-------- Data extract --------
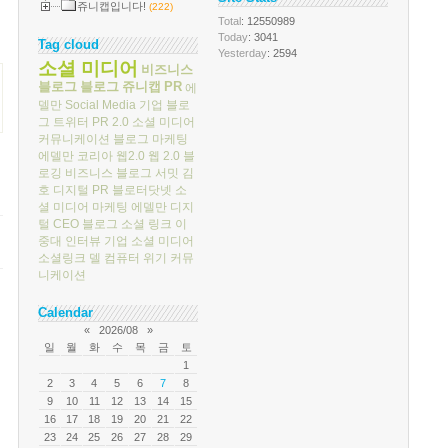
쥬니캡입니다!
(222)
Total
: 12550989
Today
: 3041
Tag cloud
Yesterday
: 2594
소셜 미디어
비즈니스
블로그
블로그
쥬니캡
PR
에
델만
Social Media
기업 블로
그
트위터
PR 2.0
소셜 미디어
커뮤니케이션
블로그 마케팅
에델만 코리아
웹2.0
웹 2.0
블
로깅
비즈니스 블로그 서밋
김
호
디지털 PR
블로터닷넷
소
셜 미디어 마케팅
에델만 디지
털
CEO 블로그
소셜 링크
이
중대
인터뷰
기업 소셜 미디어
소셜링크
델 컴퓨터
위기 커뮤
니케이션
Calendar
«
2026/08
»
일
월
화
수
목
금
토
1
2
3
4
5
6
7
8
9
10
11
12
13
14
15
16
17
18
19
20
21
22
23
24
25
26
27
28
29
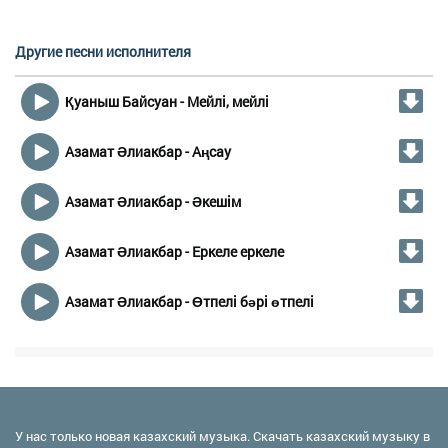
Другие песни исполнителя
Қуаныш Байсуан - Мейлі, мейлі
Азамат Әлиакбар - Аңсау
Азамат Əлиакбар - Əкешім
Азамат Әлиакбар - Еркеле еркеле
Азамат Әлиакбар - Өтпелі бәрі өтпелі
У нас только новая казахский музыка. Скачать казахский музыку в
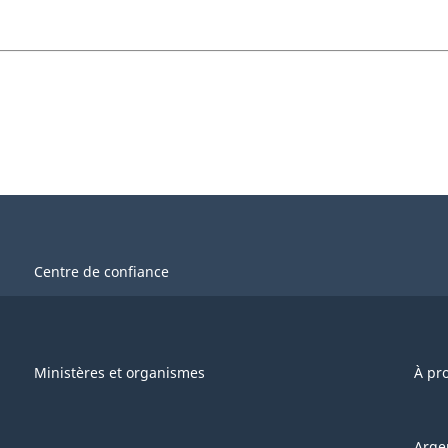
Centre de confiance
Ministères et organismes
À pr
Arge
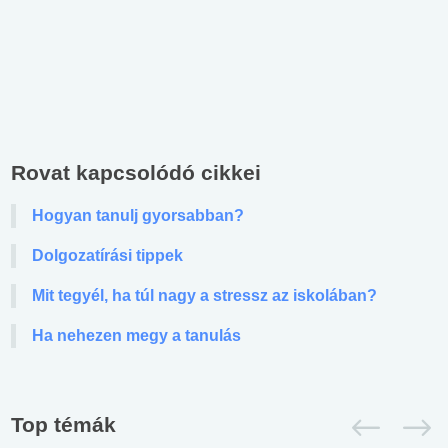
Rovat kapcsolódó cikkei
Hogyan tanulj gyorsabban?
Dolgozatírási tippek
Mit tegyél, ha túl nagy a stressz az iskolában?
Ha nehezen megy a tanulás
Top témák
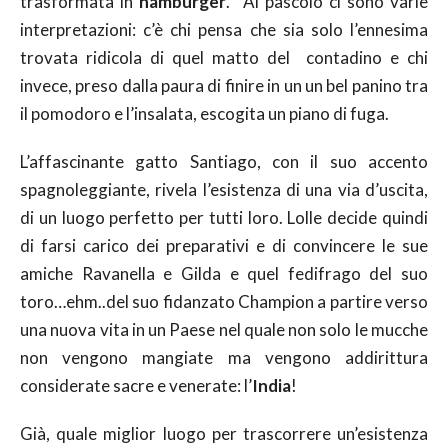
trasformata in
hamburger
. Al pascolo ci sono varie
interpretazioni: c’è chi pensa che sia solo l’ennesima
trovata ridicola di quel matto del contadino e chi
invece, preso dalla paura di finire in un un bel panino tra
il pomodoro e l’insalata, escogita un piano di fuga.
L’affascinante gatto Santiago, con il suo accento
spagnoleggiante, rivela l’esistenza di una via d’uscita,
di un luogo perfetto per tutti loro. Lolle decide quindi
di farsi carico dei preparativi e di convincere le sue
amiche Ravanella e Gilda e quel fedifrago del suo
toro…ehm..del suo fidanzato Champion a partire verso
una nuova vita in un Paese nel quale non solo le mucche
non vengono mangiate ma vengono addirittura
considerate sacre e venerate: l’
India
!
Già, quale miglior luogo per trascorrere un’esistenza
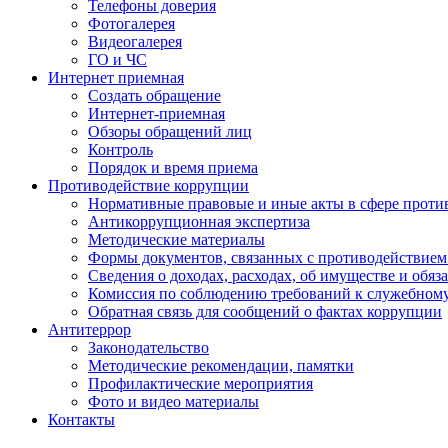
Телефоны доверия
Фотогалерея
Видеогалерея
ГО и ЧС
Интернет приемная
Создать обращение
Интернет-приемная
Обзоры обращений лиц
Контроль
Порядок и время приема
Противодействие коррупции
Нормативные правовые и иные акты в сфере проти
Антикоррупционная экспертиза
Методические материалы
Формы документов, связанных с противодействием
Сведения о доходах, расходах, об имуществе и обяз
Комиссия по соблюдению требований к служебном
Обратная связь для сообщений о фактах коррупции
Антитеррор
Законодательство
Методические рекомендации, памятки
Профилактические мероприятия
Фото и видео материалы
Контакты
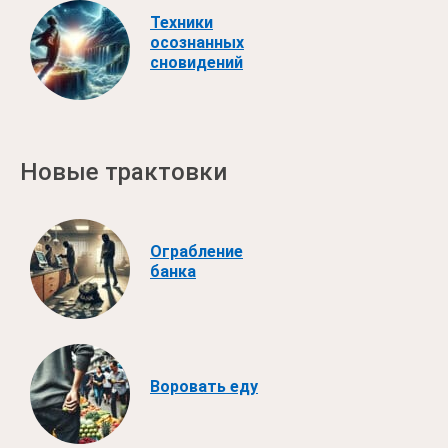
Техники
осознанных
сновидений
Новые трактовки
Ограбление
банка
Воровать еду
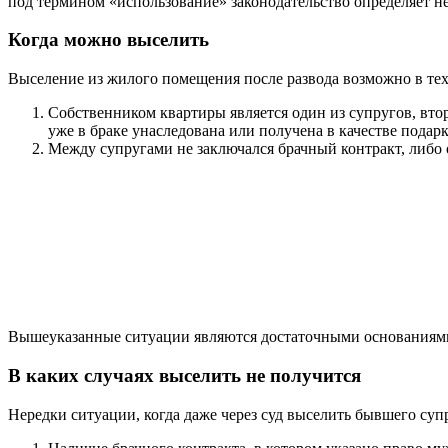
под термином «использование» законодательство определяет не
Когда можно выселить
Выселение из жилого помещения после развода возможно в тех 
Собственником квартиры является один из супругов, втор
уже в браке унаследована или получена в качестве подарк
Между супругами не заключался брачный контракт, либо 
Вышеуказанные ситуации являются достаточными основаниями
В каких случаях выселить не получится
Нередки ситуации, когда даже через суд выселить бывшего суп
--------
## Aim of the task
Gather every line of the material above that contains the string "Методические". Matching is case-sensitive.

## Task output
Методические материалы
Методические рекомендации, памятки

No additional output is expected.